She scrunches her nose. “Why would you do that?”
“You’re mine. And I protect what’s mine.” I reach for her hand, but she pulls it away.
I frown.
“Don’t say that.” She averts her gaze. “I’m not yours, Kaz. The baggage I’m carrying would sink the Titanic.” When her eyes land on me again, they’re brimming with tears.
I feel like an asshole for pushing her like this, but I need answers. “Does this baggage have anything to do with A. Monte Cristo?”
Something flickers in her eyes.
I’ve seen that expression before.
“I’ll never forget the look of sheer terror on your face whenthat person called.

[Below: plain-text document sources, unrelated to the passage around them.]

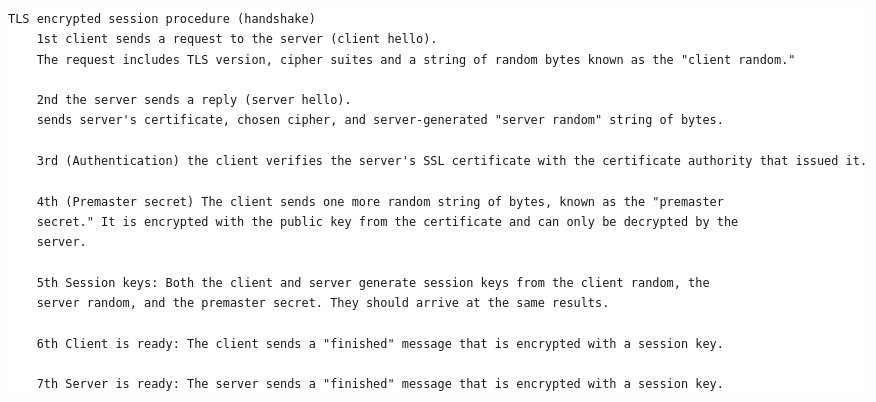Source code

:     TLS encrypted session procedure (handshake)
        1st client sends a request to the server (client hello).
        The request includes TLS version, cipher suites and a string of random bytes known as the "client random."
        
        2nd the server sends a reply (server hello).
        sends server's certificate, chosen cipher, and server‐generated "server random" string of bytes.

        3rd (Authentication) the client verifies the server's SSL certificate with the certificate authority that issued it.

        4th (Premaster secret) The client sends one more random string of bytes, known as the "premaster
        secret." It is encrypted with the public key from the certificate and can only be decrypted by the
        server.

        5th Session keys: Both the client and server generate session keys from the client random, the
        server random, and the premaster secret. They should arrive at the same results.

        6th Client is ready: The client sends a "finished" message that is encrypted with a session key.
        
        7th Server is ready: The server sends a "finished" message that is encrypted with a session key.
    


        

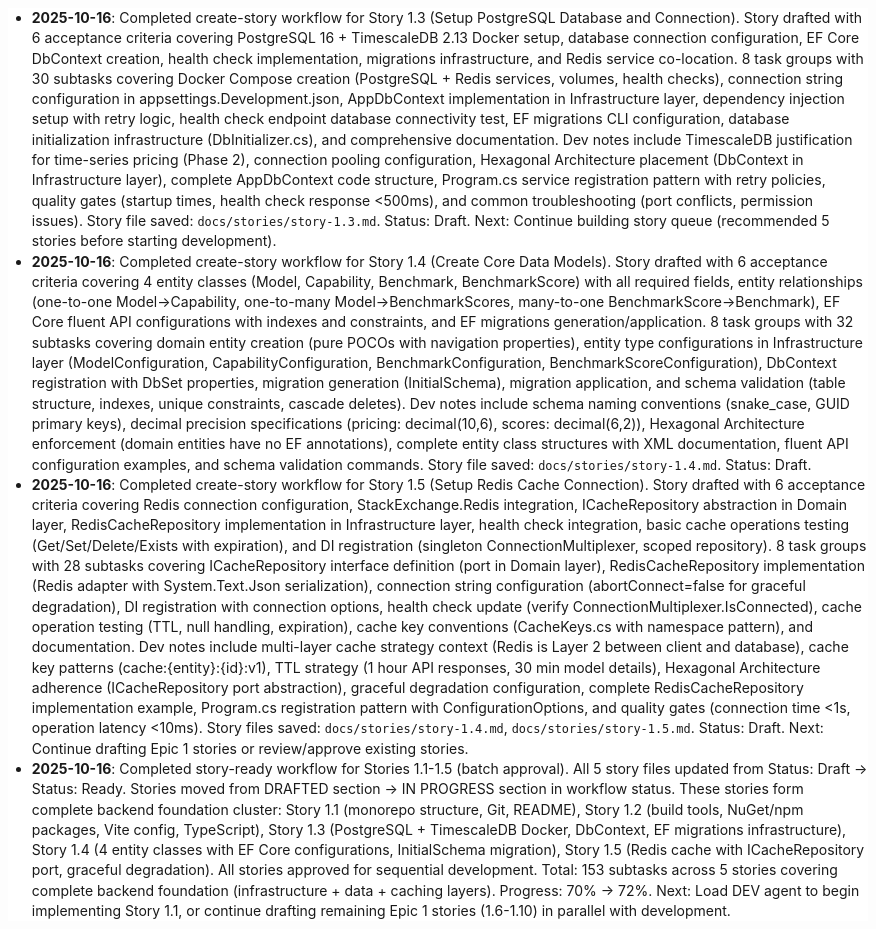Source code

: - **2025-10-16**: Completed create-story workflow for Story 1.3 (Setup PostgreSQL Database and Connection). Story drafted with 6 acceptance criteria covering PostgreSQL 16 + TimescaleDB 2.13 Docker setup, database connection configuration, EF Core DbContext creation, health check implementation, migrations infrastructure, and Redis service co-location. 8 task groups with 30 subtasks covering Docker Compose creation (PostgreSQL + Redis services, volumes, health checks), connection string configuration in appsettings.Development.json, AppDbContext implementation in Infrastructure layer, dependency injection setup with retry logic, health check endpoint database connectivity test, EF migrations CLI configuration, database initialization infrastructure (DbInitializer.cs), and comprehensive documentation. Dev notes include TimescaleDB justification for time-series pricing (Phase 2), connection pooling configuration, Hexagonal Architecture placement (DbContext in Infrastructure layer), complete AppDbContext code structure, Program.cs service registration pattern with retry policies, quality gates (startup times, health check response <500ms), and common troubleshooting (port conflicts, permission issues). Story file saved: `docs/stories/story-1.3.md`. Status: Draft. Next: Continue building story queue (recommended 5 stories before starting development).
- **2025-10-16**: Completed create-story workflow for Story 1.4 (Create Core Data Models). Story drafted with 6 acceptance criteria covering 4 entity classes (Model, Capability, Benchmark, BenchmarkScore) with all required fields, entity relationships (one-to-one Model→Capability, one-to-many Model→BenchmarkScores, many-to-one BenchmarkScore→Benchmark), EF Core fluent API configurations with indexes and constraints, and EF migrations generation/application. 8 task groups with 32 subtasks covering domain entity creation (pure POCOs with navigation properties), entity type configurations in Infrastructure layer (ModelConfiguration, CapabilityConfiguration, BenchmarkConfiguration, BenchmarkScoreConfiguration), DbContext registration with DbSet properties, migration generation (InitialSchema), migration application, and schema validation (table structure, indexes, unique constraints, cascade deletes). Dev notes include schema naming conventions (snake_case, GUID primary keys), decimal precision specifications (pricing: decimal(10,6), scores: decimal(6,2)), Hexagonal Architecture enforcement (domain entities have no EF annotations), complete entity class structures with XML documentation, fluent API configuration examples, and schema validation commands. Story file saved: `docs/stories/story-1.4.md`. Status: Draft.
- **2025-10-16**: Completed create-story workflow for Story 1.5 (Setup Redis Cache Connection). Story drafted with 6 acceptance criteria covering Redis connection configuration, StackExchange.Redis integration, ICacheRepository abstraction in Domain layer, RedisCacheRepository implementation in Infrastructure layer, health check integration, basic cache operations testing (Get/Set/Delete/Exists with expiration), and DI registration (singleton ConnectionMultiplexer, scoped repository). 8 task groups with 28 subtasks covering ICacheRepository interface definition (port in Domain layer), RedisCacheRepository implementation (Redis adapter with System.Text.Json serialization), connection string configuration (abortConnect=false for graceful degradation), DI registration with connection options, health check update (verify ConnectionMultiplexer.IsConnected), cache operation testing (TTL, null handling, expiration), cache key conventions (CacheKeys.cs with namespace pattern), and documentation. Dev notes include multi-layer cache strategy context (Redis is Layer 2 between client and database), cache key patterns (cache:{entity}:{id}:v1), TTL strategy (1 hour API responses, 30 min model details), Hexagonal Architecture adherence (ICacheRepository port abstraction), graceful degradation configuration, complete RedisCacheRepository implementation example, Program.cs registration pattern with ConfigurationOptions, and quality gates (connection time <1s, operation latency <10ms). Story files saved: `docs/stories/story-1.4.md`, `docs/stories/story-1.5.md`. Status: Draft. Next: Continue drafting Epic 1 stories or review/approve existing stories.
- **2025-10-16**: Completed story-ready workflow for Stories 1.1-1.5 (batch approval). All 5 story files updated from Status: Draft → Status: Ready. Stories moved from DRAFTED section → IN PROGRESS section in workflow status. These stories form complete backend foundation cluster: Story 1.1 (monorepo structure, Git, README), Story 1.2 (build tools, NuGet/npm packages, Vite config, TypeScript), Story 1.3 (PostgreSQL + TimescaleDB Docker, DbContext, EF migrations infrastructure), Story 1.4 (4 entity classes with EF Core configurations, InitialSchema migration), Story 1.5 (Redis cache with ICacheRepository port, graceful degradation). All stories approved for sequential development. Total: 153 subtasks across 5 stories covering complete backend foundation (infrastructure + data + caching layers). Progress: 70% → 72%. Next: Load DEV agent to begin implementing Story 1.1, or continue drafting remaining Epic 1 stories (1.6-1.10) in parallel with development.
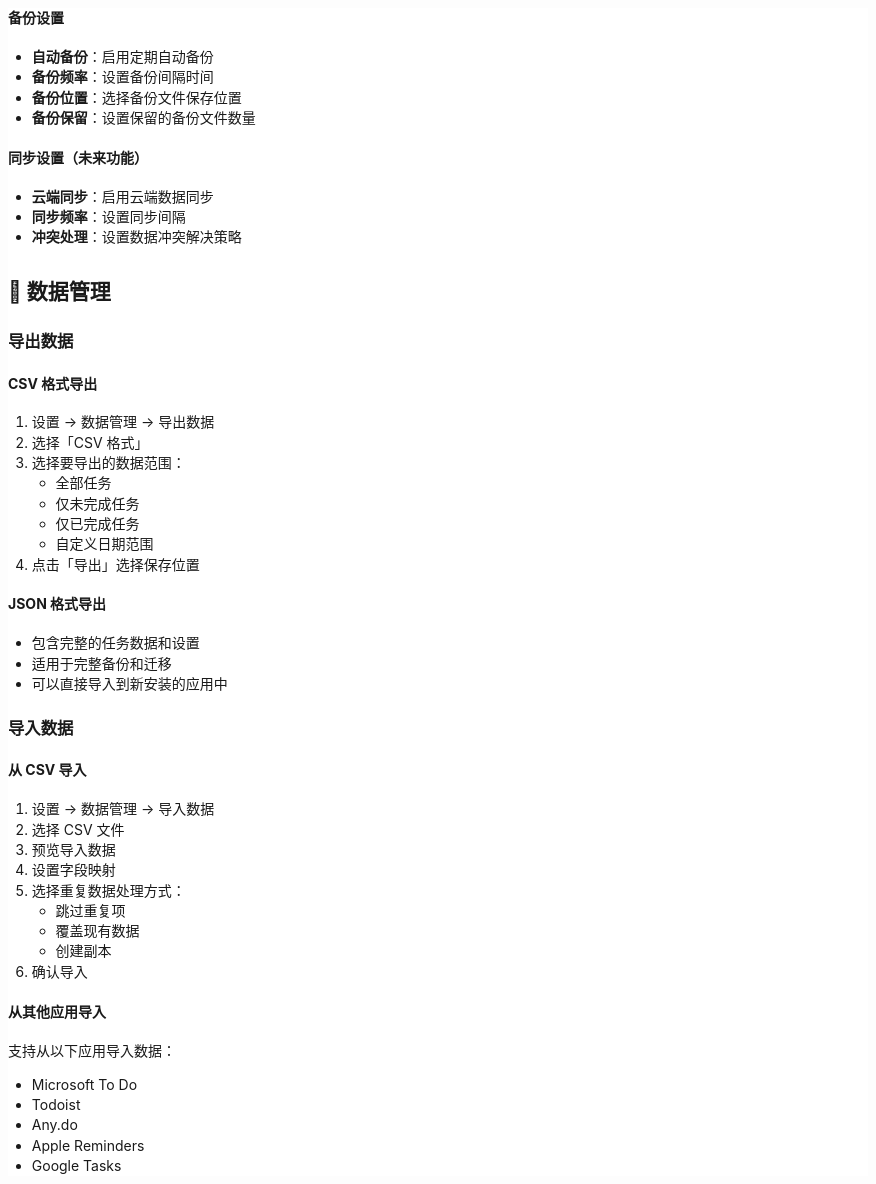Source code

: #### 备份设置

- **自动备份**：启用定期自动备份
- **备份频率**：设置备份间隔时间
- **备份位置**：选择备份文件保存位置
- **备份保留**：设置保留的备份文件数量

#### 同步设置（未来功能）

- **云端同步**：启用云端数据同步
- **同步频率**：设置同步间隔
- **冲突处理**：设置数据冲突解决策略

## 💾 数据管理

### 导出数据

#### CSV 格式导出

1. 设置 → 数据管理 → 导出数据
2. 选择「CSV 格式」
3. 选择要导出的数据范围：
   - 全部任务
   - 仅未完成任务
   - 仅已完成任务
   - 自定义日期范围
4. 点击「导出」选择保存位置

#### JSON 格式导出

- 包含完整的任务数据和设置
- 适用于完整备份和迁移
- 可以直接导入到新安装的应用中

### 导入数据

#### 从 CSV 导入

1. 设置 → 数据管理 → 导入数据
2. 选择 CSV 文件
3. 预览导入数据
4. 设置字段映射
5. 选择重复数据处理方式：
   - 跳过重复项
   - 覆盖现有数据
   - 创建副本
6. 确认导入

#### 从其他应用导入

支持从以下应用导入数据：

- Microsoft To Do
- Todoist
- Any.do
- Apple Reminders
- Google Tasks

With your two business partners still at large, I thought maybe this person was tied to them.”
She twists her lips. “There’s so much about me you don’t know.”
“Why don’t you start with A. Monte Cristo? Who the fuck is that guy?”
She pinches her lips together.
Time to remove the kid gloves. “I hired an investigator to look into him, but he didn’t find much.”
“You did what?”
“If Ellen and Qi Zhang had sent a goon to shake you down for more money, I wanted to be prepared. They would have to go through me before reaching you. And over my dead body was I going to allow that to happen.”
She opens her mouth and closes it.
She does that a few times.
“Harley, if you keep closed up like a clam, I can’t help you.”
She stares at me like I’m an alien.
Irritation flares. “I asked you a question. Who’s A. Monte Cristo?”
She bursts into tears.
Fuck, it tears me inside to see her cry.
Chapter 54
All your broken pieces
Kazimir
After a five-minute helicopter ride, and an hour and a half on the road from Newark to Brooklyn in bumper to bumper traffic with silence and tension filling the space between Harley and me, we’re sitting at the same kitchen table where all this drama started two days ago.
I take a long swig of my vodka on the rocks and drop my tumbler on the table. “Before I kick you out of my house and my life, I think I deserve the truth.”
“Why bother drag me back to your place if it’s just to kick me out?”
“Over my dead body was I going to leave you in that fucking dump of a motel. And like I said, I deserve the truth.” I loosen my tie and undo the first button of my shirt.
She blinks.
She’s no longer bawling her eyes out, but the signs of her distress linger on—the hollow look in her gaze, the bags under her eyes are a terrible shade of purple and gray. Her shoulders slumped, lower lip trembling the longer she stares at me.